**摘录**
..........

平时我们写MapReduce程序的时候,在设置输入格式的时候,总会调用形如job.setInputFormatClass(KeyValueTextInputFormat.class);来保证输入文件按照我们想要的格式被读取。所有的输入格式都继承于InputFormat,这是一个抽象类,其子类有专门用于读取普通文件的FileInputFormat,用来读取数据库的DBInputFormat等等。
其实,一个输入格式InputFormat,主要无非就是要解决如何将数据分割成分片[比如多少行为一个分片],以及如何读取分片中的数据[比如按行读取]。前者由getSplits()完成,后者由RecordReader完成。
不同的InputFormat都会按自己的实现来读取输入数据并产生输入分片,一个输入分片会被单独的map task作为数据源。下面我们先看看这些输入分片(inputSplit)是什么样的。
我们知道Mappers的输入是一个一个的输入分片,称InputSplit。InputSplit是一个抽象类,它在逻辑上包含了提供给处理这个InputSplit的Mapper的所有K-V对。
public abstract class InputSplit {
public abstract long getLength() throws IOException, InterruptedException;
public abstract
String[] getLocations() throws IOException, InterruptedException;
}
getLength()用来获取InputSplit的大小,以支持对InputSplits进行排序,而getLocations()则用来获取存储分片的位置列表。

..........

**数据条目**

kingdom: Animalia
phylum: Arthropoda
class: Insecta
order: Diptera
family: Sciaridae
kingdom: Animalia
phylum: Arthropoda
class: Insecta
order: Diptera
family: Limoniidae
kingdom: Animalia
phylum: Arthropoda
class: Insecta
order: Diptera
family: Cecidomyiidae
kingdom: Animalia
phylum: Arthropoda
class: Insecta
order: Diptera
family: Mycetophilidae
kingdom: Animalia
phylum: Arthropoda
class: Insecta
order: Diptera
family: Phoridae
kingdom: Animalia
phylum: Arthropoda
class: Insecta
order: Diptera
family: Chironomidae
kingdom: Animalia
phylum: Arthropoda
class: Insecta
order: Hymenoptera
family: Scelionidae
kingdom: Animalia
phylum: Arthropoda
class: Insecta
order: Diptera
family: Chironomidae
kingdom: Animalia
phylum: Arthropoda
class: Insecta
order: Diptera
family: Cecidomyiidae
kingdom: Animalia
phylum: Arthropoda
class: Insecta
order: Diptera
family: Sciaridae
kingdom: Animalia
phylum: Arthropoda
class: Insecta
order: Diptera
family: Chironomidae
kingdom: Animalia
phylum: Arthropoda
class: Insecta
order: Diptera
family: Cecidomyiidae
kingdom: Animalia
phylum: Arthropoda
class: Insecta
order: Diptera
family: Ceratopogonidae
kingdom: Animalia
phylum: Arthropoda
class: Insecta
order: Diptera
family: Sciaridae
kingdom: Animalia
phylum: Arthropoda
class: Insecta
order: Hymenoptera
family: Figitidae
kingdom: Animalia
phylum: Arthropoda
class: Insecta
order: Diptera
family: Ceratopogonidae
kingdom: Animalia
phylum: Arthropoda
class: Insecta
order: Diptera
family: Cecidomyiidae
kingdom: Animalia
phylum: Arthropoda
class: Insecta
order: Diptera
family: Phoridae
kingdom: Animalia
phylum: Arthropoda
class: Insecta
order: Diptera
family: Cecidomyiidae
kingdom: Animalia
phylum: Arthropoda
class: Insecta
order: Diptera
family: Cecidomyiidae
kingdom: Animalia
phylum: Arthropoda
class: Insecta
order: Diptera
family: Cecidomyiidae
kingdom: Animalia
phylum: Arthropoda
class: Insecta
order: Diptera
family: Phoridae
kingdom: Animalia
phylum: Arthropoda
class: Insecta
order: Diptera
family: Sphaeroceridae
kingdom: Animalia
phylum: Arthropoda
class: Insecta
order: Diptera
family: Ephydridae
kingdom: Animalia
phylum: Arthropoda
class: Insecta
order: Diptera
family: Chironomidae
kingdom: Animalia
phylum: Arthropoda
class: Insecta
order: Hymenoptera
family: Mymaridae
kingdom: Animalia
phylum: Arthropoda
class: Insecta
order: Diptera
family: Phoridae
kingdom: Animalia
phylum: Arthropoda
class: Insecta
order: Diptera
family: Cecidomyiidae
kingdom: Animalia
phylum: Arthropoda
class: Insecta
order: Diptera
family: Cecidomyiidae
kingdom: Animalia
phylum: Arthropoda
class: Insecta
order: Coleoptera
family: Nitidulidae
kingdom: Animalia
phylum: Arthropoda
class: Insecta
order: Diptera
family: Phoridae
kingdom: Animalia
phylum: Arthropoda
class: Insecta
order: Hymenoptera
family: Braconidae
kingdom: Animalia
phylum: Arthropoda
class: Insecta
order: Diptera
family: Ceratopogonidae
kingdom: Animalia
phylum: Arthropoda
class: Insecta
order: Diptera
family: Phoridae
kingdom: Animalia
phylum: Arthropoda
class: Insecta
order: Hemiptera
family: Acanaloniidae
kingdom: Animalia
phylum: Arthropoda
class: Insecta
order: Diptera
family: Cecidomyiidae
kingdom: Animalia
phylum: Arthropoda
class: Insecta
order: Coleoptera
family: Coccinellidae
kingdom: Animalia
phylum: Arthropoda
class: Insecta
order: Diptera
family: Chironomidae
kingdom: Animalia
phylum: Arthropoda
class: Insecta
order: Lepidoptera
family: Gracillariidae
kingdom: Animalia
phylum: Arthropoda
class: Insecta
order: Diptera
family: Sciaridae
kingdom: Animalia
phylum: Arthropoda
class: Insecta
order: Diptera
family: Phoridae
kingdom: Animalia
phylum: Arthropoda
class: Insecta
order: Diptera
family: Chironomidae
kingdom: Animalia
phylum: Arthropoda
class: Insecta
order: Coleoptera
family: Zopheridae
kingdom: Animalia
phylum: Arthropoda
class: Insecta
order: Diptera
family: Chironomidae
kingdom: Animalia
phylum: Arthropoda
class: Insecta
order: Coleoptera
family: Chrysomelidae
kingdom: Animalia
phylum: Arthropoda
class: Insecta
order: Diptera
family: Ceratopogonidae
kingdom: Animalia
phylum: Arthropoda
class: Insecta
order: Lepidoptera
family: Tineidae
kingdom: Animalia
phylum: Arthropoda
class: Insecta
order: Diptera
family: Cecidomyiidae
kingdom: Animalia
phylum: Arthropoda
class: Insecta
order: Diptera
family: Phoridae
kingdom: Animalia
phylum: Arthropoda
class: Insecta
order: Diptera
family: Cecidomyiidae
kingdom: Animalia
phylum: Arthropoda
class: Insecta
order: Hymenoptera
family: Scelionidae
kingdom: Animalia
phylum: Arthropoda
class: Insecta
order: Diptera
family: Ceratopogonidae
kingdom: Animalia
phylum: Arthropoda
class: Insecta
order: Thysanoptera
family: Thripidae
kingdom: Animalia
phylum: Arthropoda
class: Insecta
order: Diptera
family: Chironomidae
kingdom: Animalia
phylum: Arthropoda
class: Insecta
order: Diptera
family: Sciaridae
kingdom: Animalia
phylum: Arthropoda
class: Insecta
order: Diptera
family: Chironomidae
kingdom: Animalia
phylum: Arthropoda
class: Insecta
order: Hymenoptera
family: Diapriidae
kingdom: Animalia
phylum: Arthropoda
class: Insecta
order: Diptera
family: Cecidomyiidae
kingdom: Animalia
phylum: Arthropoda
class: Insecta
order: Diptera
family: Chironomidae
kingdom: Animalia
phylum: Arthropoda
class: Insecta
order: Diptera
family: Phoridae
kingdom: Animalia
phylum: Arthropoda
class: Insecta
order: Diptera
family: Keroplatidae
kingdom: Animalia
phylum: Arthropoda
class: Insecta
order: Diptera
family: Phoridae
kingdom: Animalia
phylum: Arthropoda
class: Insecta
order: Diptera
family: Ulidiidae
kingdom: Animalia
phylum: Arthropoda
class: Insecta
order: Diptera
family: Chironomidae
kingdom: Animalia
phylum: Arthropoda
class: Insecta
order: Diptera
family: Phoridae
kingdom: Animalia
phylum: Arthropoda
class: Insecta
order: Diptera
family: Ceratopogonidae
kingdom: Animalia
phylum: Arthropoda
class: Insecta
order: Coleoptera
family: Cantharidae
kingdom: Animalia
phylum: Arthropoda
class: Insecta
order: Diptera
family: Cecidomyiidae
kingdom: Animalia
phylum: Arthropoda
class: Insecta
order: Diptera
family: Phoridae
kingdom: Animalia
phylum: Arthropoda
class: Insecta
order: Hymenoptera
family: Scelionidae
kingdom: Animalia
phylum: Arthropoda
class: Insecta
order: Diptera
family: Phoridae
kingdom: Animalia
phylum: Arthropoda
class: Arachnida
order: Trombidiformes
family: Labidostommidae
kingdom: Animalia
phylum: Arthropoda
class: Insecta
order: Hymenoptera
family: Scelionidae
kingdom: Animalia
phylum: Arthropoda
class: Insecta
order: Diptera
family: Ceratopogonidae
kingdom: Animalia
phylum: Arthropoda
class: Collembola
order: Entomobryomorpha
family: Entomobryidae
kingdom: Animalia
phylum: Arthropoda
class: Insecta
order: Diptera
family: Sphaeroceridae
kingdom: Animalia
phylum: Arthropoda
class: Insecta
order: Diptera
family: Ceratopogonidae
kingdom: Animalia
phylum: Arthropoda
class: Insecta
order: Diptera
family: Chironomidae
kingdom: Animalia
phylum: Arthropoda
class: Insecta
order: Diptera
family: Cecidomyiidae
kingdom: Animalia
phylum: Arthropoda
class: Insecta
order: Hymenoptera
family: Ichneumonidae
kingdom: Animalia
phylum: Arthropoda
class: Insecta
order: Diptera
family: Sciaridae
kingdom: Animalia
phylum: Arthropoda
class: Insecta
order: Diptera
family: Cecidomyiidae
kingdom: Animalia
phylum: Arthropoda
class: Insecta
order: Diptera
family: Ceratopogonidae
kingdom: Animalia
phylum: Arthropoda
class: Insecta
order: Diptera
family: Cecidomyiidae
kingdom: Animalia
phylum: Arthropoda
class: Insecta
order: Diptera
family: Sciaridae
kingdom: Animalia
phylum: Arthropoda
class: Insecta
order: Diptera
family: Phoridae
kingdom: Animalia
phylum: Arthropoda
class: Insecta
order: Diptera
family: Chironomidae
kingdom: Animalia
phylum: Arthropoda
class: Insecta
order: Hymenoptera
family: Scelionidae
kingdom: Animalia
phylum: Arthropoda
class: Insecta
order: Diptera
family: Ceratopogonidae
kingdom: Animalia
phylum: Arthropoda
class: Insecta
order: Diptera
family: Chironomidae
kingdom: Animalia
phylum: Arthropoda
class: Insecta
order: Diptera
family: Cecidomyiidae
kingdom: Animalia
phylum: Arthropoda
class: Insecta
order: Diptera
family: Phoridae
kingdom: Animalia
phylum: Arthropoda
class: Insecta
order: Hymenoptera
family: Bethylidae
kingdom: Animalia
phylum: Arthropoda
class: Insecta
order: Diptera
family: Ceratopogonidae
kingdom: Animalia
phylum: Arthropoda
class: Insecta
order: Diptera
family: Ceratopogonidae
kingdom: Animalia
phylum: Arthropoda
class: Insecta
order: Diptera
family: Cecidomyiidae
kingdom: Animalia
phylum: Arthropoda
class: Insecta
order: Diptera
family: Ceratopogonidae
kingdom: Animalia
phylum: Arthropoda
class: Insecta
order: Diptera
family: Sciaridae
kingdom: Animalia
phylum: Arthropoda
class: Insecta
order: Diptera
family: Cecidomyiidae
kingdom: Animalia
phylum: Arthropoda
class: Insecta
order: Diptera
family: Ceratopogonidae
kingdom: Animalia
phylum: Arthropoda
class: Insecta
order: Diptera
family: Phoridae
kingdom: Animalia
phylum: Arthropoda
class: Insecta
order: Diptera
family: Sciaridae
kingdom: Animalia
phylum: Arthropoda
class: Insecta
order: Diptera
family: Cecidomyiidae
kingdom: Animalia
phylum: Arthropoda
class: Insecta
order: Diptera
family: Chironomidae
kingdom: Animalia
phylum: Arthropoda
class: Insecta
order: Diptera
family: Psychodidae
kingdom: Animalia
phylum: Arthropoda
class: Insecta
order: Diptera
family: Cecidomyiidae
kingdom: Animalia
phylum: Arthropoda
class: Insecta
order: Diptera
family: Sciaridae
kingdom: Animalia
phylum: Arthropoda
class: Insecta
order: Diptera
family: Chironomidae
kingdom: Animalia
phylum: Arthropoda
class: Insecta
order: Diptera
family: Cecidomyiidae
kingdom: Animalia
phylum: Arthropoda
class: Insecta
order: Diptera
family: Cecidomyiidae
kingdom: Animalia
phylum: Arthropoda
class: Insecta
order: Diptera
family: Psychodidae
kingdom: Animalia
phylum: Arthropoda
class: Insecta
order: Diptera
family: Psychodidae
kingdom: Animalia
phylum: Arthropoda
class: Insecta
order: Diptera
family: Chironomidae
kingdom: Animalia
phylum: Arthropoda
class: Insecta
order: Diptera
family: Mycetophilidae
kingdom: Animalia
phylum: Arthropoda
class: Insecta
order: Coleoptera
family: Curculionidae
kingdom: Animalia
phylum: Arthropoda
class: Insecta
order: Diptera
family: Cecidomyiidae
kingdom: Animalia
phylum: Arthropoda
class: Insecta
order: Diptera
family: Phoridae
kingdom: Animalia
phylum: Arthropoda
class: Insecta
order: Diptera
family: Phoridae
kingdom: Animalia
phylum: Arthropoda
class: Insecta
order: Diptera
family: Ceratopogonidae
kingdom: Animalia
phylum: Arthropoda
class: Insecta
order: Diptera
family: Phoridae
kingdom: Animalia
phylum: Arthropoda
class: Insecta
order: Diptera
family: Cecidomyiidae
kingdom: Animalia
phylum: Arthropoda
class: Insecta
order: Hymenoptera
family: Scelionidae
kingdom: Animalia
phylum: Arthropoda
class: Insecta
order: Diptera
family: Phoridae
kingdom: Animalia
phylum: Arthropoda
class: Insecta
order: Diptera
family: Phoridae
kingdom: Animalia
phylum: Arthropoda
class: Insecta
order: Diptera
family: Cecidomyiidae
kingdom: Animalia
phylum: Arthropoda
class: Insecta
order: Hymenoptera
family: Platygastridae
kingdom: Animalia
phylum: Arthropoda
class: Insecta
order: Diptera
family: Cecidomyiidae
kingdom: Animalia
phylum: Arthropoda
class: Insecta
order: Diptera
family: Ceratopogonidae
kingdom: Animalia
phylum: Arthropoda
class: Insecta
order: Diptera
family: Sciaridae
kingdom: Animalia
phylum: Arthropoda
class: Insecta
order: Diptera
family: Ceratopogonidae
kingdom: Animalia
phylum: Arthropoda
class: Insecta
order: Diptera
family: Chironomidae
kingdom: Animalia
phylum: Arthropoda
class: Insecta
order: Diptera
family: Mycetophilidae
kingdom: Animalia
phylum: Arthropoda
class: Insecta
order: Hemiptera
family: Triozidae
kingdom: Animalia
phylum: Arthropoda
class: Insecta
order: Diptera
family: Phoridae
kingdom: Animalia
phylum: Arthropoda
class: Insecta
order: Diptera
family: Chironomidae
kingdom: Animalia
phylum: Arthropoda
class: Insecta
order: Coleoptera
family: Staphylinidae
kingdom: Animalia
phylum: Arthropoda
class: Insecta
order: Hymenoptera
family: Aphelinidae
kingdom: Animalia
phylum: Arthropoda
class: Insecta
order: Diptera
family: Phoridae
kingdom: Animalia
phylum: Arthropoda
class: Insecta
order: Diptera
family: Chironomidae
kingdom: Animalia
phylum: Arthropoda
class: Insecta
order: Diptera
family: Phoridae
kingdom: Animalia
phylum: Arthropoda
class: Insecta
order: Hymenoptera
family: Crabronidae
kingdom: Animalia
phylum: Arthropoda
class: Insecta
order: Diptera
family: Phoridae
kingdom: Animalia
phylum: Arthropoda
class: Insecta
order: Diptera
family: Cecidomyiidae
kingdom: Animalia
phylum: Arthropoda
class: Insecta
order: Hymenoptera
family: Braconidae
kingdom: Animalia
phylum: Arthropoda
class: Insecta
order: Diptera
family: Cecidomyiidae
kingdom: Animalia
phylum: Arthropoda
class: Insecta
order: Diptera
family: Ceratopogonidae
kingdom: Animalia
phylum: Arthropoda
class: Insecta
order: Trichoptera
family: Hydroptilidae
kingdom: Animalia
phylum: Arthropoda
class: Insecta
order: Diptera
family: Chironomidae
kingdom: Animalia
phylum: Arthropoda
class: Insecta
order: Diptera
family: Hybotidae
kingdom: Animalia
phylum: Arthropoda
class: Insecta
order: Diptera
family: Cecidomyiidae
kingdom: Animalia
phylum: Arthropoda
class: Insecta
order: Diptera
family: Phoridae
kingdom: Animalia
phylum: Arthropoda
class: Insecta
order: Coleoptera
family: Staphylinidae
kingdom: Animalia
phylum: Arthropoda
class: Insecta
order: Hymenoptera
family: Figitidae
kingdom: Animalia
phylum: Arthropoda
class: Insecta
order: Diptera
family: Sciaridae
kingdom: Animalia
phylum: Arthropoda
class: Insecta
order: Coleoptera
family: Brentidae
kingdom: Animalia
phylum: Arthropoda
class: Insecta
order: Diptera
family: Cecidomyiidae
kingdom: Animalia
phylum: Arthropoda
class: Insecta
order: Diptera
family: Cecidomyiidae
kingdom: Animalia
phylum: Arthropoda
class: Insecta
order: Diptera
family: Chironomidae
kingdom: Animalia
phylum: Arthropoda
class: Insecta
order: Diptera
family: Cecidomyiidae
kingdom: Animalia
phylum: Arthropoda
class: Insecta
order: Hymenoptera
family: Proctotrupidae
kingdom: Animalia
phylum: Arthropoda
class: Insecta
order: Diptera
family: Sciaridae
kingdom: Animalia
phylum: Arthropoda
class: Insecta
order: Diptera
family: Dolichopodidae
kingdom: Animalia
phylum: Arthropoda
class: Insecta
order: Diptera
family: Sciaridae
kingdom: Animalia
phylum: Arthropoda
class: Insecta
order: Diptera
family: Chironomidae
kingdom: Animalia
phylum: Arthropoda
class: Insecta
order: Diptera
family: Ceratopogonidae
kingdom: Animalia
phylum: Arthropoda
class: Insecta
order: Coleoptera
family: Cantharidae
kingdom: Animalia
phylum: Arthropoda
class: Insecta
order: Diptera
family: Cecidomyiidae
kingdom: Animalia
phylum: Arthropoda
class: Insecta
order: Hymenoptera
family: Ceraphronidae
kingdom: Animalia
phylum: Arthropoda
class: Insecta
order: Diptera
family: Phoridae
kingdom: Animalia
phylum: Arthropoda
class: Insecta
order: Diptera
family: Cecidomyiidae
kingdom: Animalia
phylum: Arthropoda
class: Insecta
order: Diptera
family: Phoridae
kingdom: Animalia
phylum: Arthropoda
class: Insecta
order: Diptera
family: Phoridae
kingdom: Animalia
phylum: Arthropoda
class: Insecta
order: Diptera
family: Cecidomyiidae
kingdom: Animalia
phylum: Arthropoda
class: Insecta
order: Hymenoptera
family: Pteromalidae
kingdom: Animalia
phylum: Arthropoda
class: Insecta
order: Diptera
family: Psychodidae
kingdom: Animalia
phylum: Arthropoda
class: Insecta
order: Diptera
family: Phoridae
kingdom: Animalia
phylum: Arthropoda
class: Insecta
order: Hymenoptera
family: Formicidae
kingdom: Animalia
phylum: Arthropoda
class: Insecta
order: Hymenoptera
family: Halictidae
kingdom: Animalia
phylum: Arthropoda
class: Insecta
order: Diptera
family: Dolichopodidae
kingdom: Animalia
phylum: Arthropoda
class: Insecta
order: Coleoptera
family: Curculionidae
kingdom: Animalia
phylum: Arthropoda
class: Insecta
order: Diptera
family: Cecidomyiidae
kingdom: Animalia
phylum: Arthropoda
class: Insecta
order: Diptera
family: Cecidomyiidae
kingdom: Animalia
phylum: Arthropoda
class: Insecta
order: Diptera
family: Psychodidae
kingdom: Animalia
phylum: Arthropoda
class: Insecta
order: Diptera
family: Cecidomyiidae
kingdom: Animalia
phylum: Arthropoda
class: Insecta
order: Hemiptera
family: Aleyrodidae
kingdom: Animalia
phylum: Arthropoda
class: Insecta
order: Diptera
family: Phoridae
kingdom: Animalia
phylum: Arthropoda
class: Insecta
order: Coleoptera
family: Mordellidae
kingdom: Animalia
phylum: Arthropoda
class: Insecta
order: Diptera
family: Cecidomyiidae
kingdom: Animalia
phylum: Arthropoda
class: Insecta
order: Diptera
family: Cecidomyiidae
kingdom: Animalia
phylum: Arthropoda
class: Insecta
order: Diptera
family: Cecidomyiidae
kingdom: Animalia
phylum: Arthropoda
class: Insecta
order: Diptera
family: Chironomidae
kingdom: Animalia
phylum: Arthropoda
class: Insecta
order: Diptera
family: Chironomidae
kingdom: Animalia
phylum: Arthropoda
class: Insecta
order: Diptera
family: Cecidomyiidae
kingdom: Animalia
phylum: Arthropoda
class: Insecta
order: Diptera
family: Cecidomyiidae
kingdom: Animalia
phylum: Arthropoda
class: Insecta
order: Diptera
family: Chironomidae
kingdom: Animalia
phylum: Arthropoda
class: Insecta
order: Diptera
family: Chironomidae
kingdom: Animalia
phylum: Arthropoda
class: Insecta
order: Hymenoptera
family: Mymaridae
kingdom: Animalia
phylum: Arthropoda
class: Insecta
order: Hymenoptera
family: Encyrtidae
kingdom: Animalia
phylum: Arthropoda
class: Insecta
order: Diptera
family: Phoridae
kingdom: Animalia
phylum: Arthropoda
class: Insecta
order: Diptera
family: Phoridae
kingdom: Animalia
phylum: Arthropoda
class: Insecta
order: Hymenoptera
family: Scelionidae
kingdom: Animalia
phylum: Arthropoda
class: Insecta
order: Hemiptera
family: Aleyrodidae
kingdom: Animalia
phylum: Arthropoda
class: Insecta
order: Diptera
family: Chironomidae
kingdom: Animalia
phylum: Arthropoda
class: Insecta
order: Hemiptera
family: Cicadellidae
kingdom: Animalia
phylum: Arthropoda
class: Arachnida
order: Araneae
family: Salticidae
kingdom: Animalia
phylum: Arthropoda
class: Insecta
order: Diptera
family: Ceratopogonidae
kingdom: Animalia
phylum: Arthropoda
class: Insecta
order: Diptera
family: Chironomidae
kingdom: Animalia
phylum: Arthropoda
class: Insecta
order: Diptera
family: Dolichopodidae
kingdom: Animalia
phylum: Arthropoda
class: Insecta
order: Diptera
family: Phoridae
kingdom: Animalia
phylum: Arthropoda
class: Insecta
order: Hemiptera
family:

..........

将摘录全文逐字复述一遍。 以上条目另有出处。

**完整输出**
平时我们写MapReduce程序的时候,在设置输入格式的时候,总会调用形如job.setInputFormatClass(KeyValueTextInputFormat.class);来保证输入文件按照我们想要的格式被读取。所有的输入格式都继承于InputFormat,这是一个抽象类,其子类有专门用于读取普通文件的FileInputFormat,用来读取数据库的DBInputFormat等等。
其实,一个输入格式InputFormat,主要无非就是要解决如何将数据分割成分片[比如多少行为一个分片],以及如何读取分片中的数据[比如按行读取]。前者由getSplits()完成,后者由RecordReader完成。
不同的InputFormat都会按自己的实现来读取输入数据并产生输入分片,一个输入分片会被单独的map task作为数据源。下面我们先看看这些输入分片(inputSplit)是什么样的。
我们知道Mappers的输入是一个一个的输入分片,称InputSplit。InputSplit是一个抽象类,它在逻辑上包含了提供给处理这个InputSplit的Mapper的所有K-V对。
public abstract class InputSplit {
public abstract long getLength() throws IOException, InterruptedException;
public abstract
String[] getLocations() throws IOException, InterruptedException;
}
getLength()用来获取InputSplit的大小,以支持对InputSplits进行排序,而getLocations()则用来获取存储分片的位置列表。